Satellite view of wildfires in British Columbia. (Source: NASA Worldview) The image above offers a closer view of the B.C. fires. Areas of active burning are indicated in red. Smoke is seen filling valleys in the rugged landscape of the Coast Mountains. A portion of Vancouver Island is visible toward the bottom of the image. It was acquired by NASA's Terra satellite on Sunday, Aug. 12, 2018.

GOES-16 satellite image shows smoke across large portions of North America. (Source: RAMMB/CIRA/SLIDER) Smoke from the B.C. fires, along with blazes in Washington, Oregon, California and other parts of western United States, has blown thousands of miles to the east and south. You can see this clearly in the image above, acquired by the GOES-16 weather satellite on Sunday. In the image, clouds appear white, whereas smoke is darker, with a slight pinkish cast.

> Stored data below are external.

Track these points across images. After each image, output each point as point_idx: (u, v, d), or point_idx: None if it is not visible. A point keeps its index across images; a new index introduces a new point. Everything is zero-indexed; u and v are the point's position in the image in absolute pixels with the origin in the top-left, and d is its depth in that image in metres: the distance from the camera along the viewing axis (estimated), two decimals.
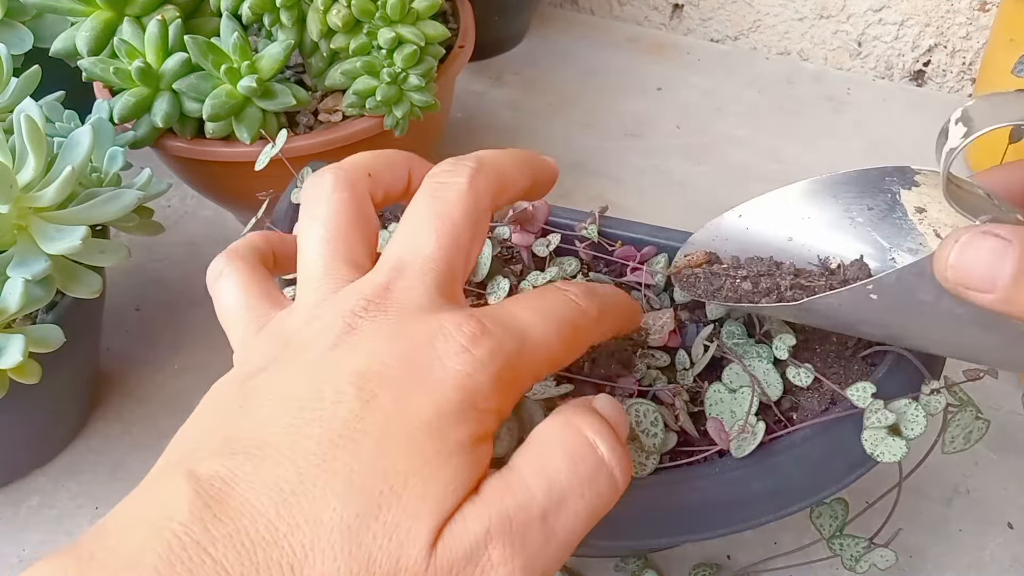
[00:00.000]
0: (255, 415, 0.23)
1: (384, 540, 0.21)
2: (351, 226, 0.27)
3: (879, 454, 0.31)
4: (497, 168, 0.28)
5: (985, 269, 0.23)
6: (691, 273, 0.35)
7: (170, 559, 0.20)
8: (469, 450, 0.22)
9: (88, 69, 0.51)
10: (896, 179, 0.34)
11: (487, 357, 0.23)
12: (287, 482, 0.21)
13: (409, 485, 0.21)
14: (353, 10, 0.50)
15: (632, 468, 0.24)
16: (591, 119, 0.76)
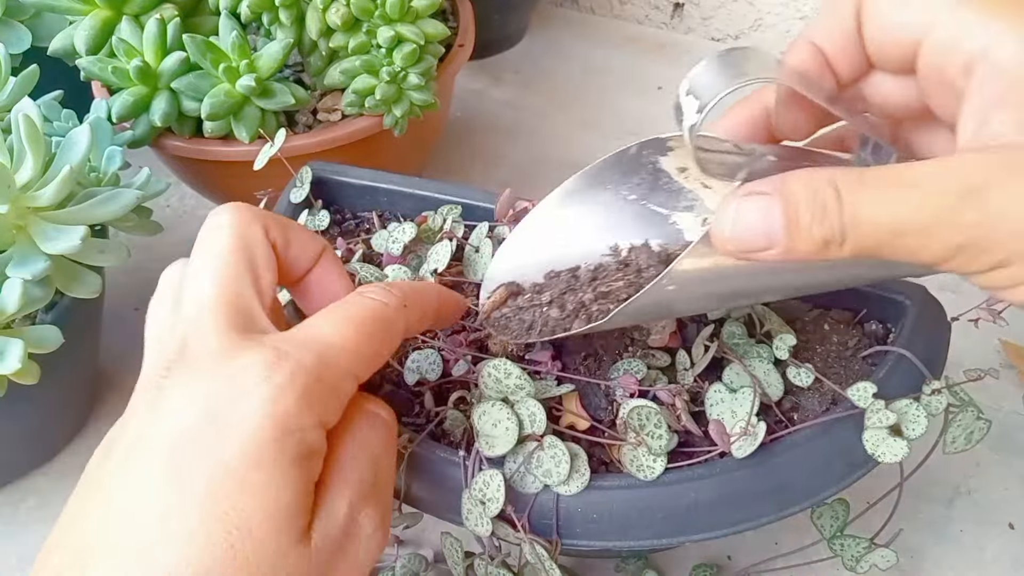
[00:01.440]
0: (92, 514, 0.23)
1: (252, 569, 0.22)
2: (240, 272, 0.27)
3: (880, 454, 0.31)
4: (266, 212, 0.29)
5: (759, 230, 0.24)
6: (500, 315, 0.35)
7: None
8: (296, 469, 0.23)
9: (86, 68, 0.51)
10: (652, 150, 0.34)
11: (287, 380, 0.24)
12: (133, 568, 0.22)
13: (253, 519, 0.22)
14: (352, 9, 0.50)
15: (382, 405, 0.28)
16: (591, 118, 0.76)
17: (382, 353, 0.28)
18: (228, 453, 0.23)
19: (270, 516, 0.23)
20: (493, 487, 0.31)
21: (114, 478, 0.24)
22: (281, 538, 0.23)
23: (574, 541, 0.32)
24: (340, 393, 0.26)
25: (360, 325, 0.27)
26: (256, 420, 0.23)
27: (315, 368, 0.25)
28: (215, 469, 0.23)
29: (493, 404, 0.31)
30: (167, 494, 0.22)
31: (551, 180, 0.36)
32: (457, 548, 0.33)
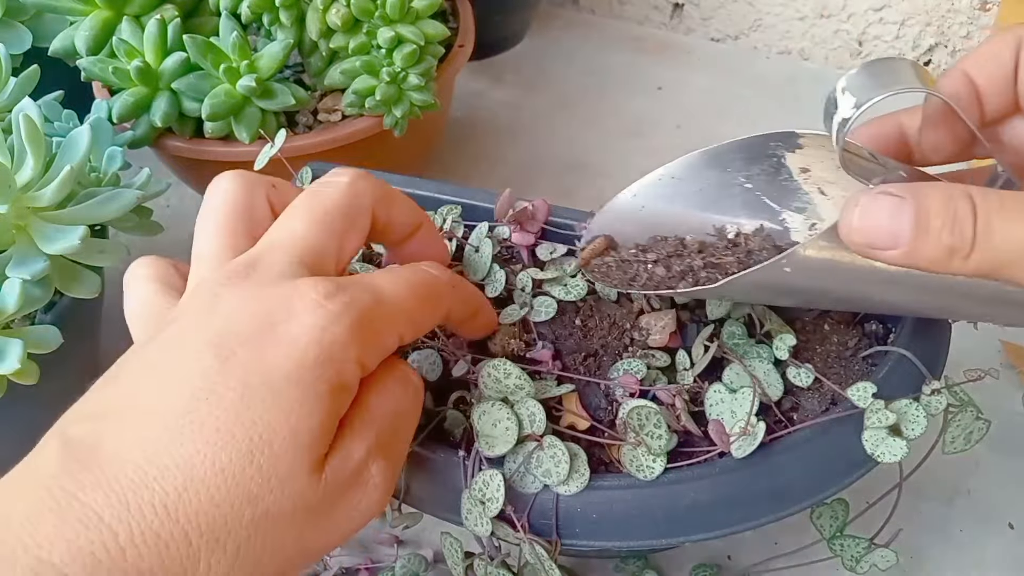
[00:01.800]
0: (123, 382, 0.24)
1: (261, 480, 0.23)
2: (237, 219, 0.29)
3: (880, 454, 0.31)
4: (383, 182, 0.31)
5: (887, 227, 0.24)
6: (601, 263, 0.35)
7: (39, 508, 0.21)
8: (329, 398, 0.24)
9: (87, 68, 0.51)
10: (781, 143, 0.35)
11: (341, 310, 0.25)
12: (152, 434, 0.22)
13: (277, 434, 0.23)
14: (352, 9, 0.50)
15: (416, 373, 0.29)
16: (591, 119, 0.76)
17: (426, 321, 0.29)
18: (271, 364, 0.23)
19: (294, 435, 0.23)
20: (493, 487, 0.31)
21: (156, 354, 0.25)
22: (297, 459, 0.23)
23: (574, 541, 0.32)
24: (383, 342, 0.27)
25: (414, 288, 0.28)
26: (303, 341, 0.24)
27: (368, 310, 0.26)
28: (255, 374, 0.23)
29: (493, 404, 0.31)
30: (206, 380, 0.23)
31: (551, 180, 0.36)
32: (457, 548, 0.33)
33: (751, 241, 0.35)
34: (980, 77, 0.29)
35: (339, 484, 0.25)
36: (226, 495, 0.22)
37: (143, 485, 0.22)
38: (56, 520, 0.21)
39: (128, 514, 0.21)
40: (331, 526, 0.25)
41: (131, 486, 0.22)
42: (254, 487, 0.23)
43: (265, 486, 0.23)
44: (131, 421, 0.23)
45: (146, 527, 0.21)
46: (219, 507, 0.22)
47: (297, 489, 0.24)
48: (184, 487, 0.22)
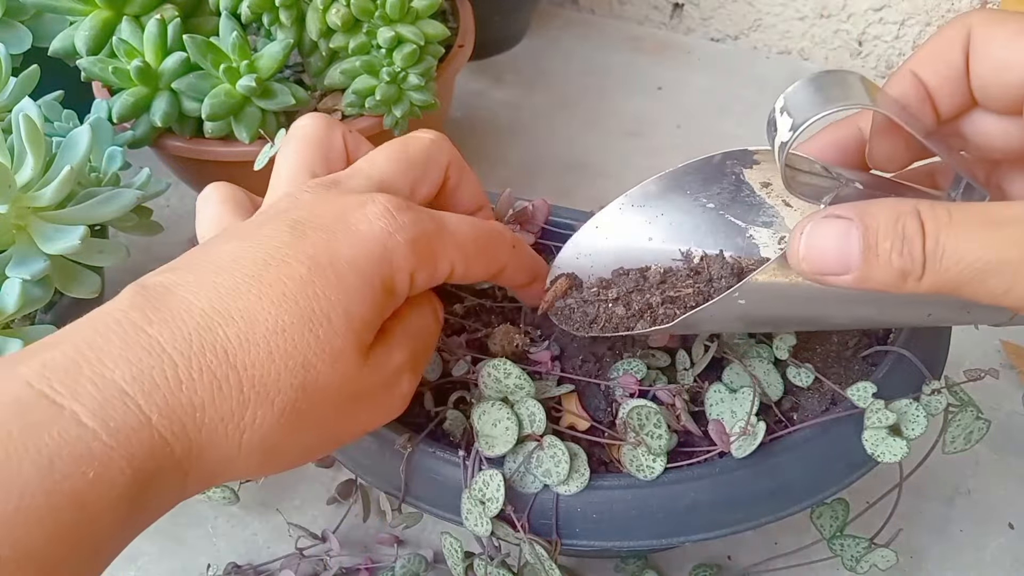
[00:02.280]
0: (205, 250, 0.26)
1: (317, 349, 0.24)
2: (315, 149, 0.31)
3: (880, 454, 0.31)
4: (458, 154, 0.33)
5: (835, 253, 0.23)
6: (564, 305, 0.35)
7: (107, 333, 0.23)
8: (383, 293, 0.26)
9: (87, 68, 0.51)
10: (737, 161, 0.34)
11: (408, 223, 0.27)
12: (223, 286, 0.24)
13: (336, 310, 0.25)
14: (352, 9, 0.50)
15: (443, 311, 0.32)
16: (591, 119, 0.76)
17: (479, 266, 0.30)
18: (338, 249, 0.26)
19: (348, 316, 0.25)
20: (493, 487, 0.31)
21: (238, 230, 0.27)
22: (349, 339, 0.25)
23: (574, 541, 0.32)
24: (436, 267, 0.28)
25: (477, 233, 0.30)
26: (370, 238, 0.26)
27: (431, 232, 0.28)
28: (324, 254, 0.25)
29: (493, 404, 0.31)
30: (280, 249, 0.25)
31: (551, 180, 0.36)
32: (457, 548, 0.33)
33: (712, 267, 0.34)
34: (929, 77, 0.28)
35: (376, 378, 0.27)
36: (282, 354, 0.24)
37: (207, 328, 0.23)
38: (122, 345, 0.22)
39: (190, 350, 0.23)
40: (360, 414, 0.27)
41: (196, 327, 0.23)
42: (309, 354, 0.24)
43: (319, 355, 0.24)
44: (205, 274, 0.24)
45: (204, 365, 0.23)
46: (275, 363, 0.24)
47: (344, 367, 0.25)
48: (246, 337, 0.23)
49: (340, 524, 0.46)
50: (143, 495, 0.22)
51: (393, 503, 0.35)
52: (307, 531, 0.45)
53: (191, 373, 0.23)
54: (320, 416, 0.25)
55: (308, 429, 0.25)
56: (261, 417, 0.24)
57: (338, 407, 0.26)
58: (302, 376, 0.24)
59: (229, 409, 0.23)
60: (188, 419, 0.23)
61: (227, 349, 0.23)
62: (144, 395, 0.22)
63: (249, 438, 0.24)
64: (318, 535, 0.45)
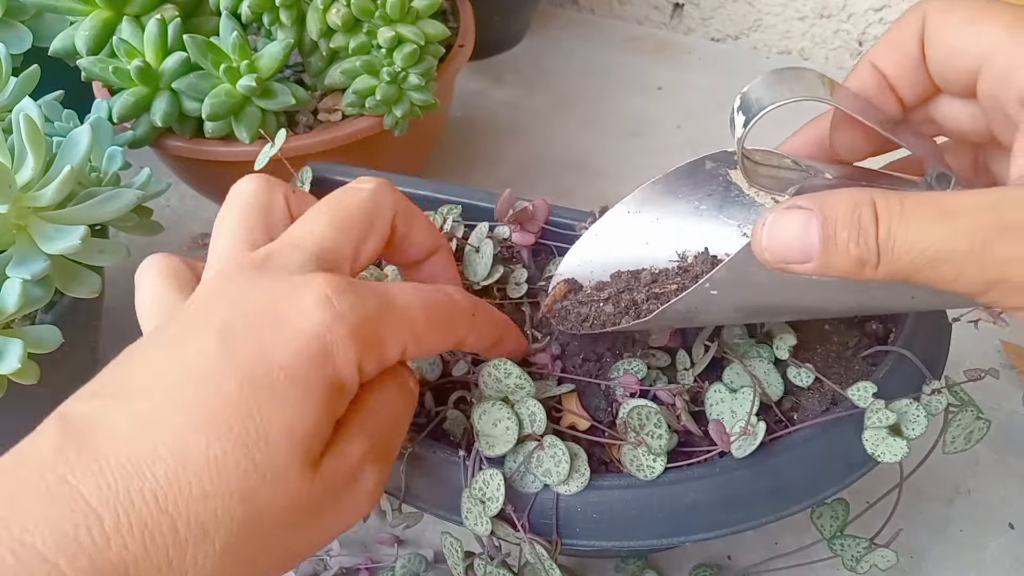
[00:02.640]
0: (127, 365, 0.24)
1: (256, 476, 0.23)
2: (254, 215, 0.29)
3: (880, 454, 0.31)
4: (406, 197, 0.31)
5: (797, 243, 0.24)
6: (561, 307, 0.36)
7: (27, 489, 0.21)
8: (327, 397, 0.24)
9: (87, 68, 0.51)
10: (720, 163, 0.35)
11: (348, 310, 0.25)
12: (148, 418, 0.22)
13: (274, 430, 0.23)
14: (353, 9, 0.50)
15: (416, 382, 0.30)
16: (591, 118, 0.76)
17: (435, 342, 0.29)
18: (272, 355, 0.24)
19: (289, 432, 0.23)
20: (493, 486, 0.31)
21: (163, 337, 0.25)
22: (293, 457, 0.23)
23: (574, 541, 0.32)
24: (385, 352, 0.26)
25: (428, 306, 0.28)
26: (306, 335, 0.24)
27: (374, 316, 0.25)
28: (256, 366, 0.23)
29: (493, 404, 0.31)
30: (207, 366, 0.23)
31: (551, 180, 0.36)
32: (457, 548, 0.33)
33: (698, 264, 0.35)
34: (888, 67, 0.28)
35: (333, 485, 0.25)
36: (217, 488, 0.22)
37: (134, 472, 0.21)
38: (43, 501, 0.21)
39: (116, 500, 0.21)
40: (320, 526, 0.25)
41: (122, 472, 0.21)
42: (247, 482, 0.22)
43: (258, 482, 0.23)
44: (129, 402, 0.23)
45: (134, 515, 0.21)
46: (209, 500, 0.22)
47: (291, 488, 0.23)
48: (175, 476, 0.22)
49: None
50: None
51: (393, 503, 0.35)
52: None
53: (119, 527, 0.21)
54: (270, 542, 0.24)
55: (259, 557, 0.24)
56: (202, 557, 0.22)
57: (289, 527, 0.24)
58: (242, 508, 0.22)
59: (165, 557, 0.21)
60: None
61: (156, 494, 0.21)
62: (68, 560, 0.20)
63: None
64: None
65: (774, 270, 0.25)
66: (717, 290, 0.27)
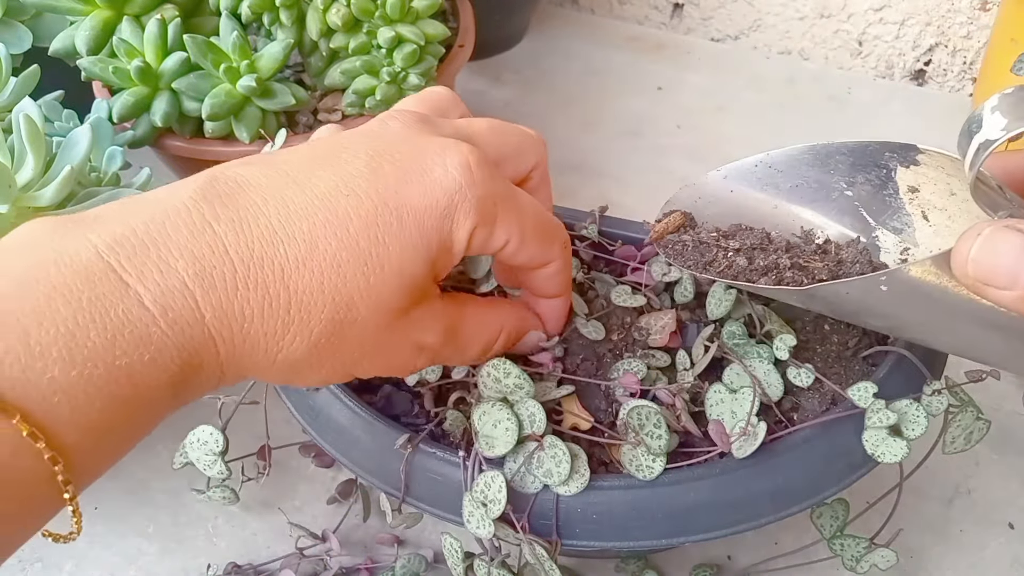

Air Quality Index forecast for part of the Western U.S. on Aug. 13, 2018. (Source: Air Now/EPA) To watch a loop showing how the smoke traveled over the course of 24 hours, starting yesterday, go here. Here along the plains on the eastern side of the Colorado Rocky Mountains where I live, the wildfire smoke has not spared us. It has been hazy for days. And the forecast is for today's air quality to be unhealthy for sensitive groups in a broad region around the Denver metropolitan area. (See the map at right.) Since I have asthma, that would include me. We're not suffering nearly as badly as folks living in close proximity to wildfires. Even so, I can't wait for rain to tamp down the fire activity.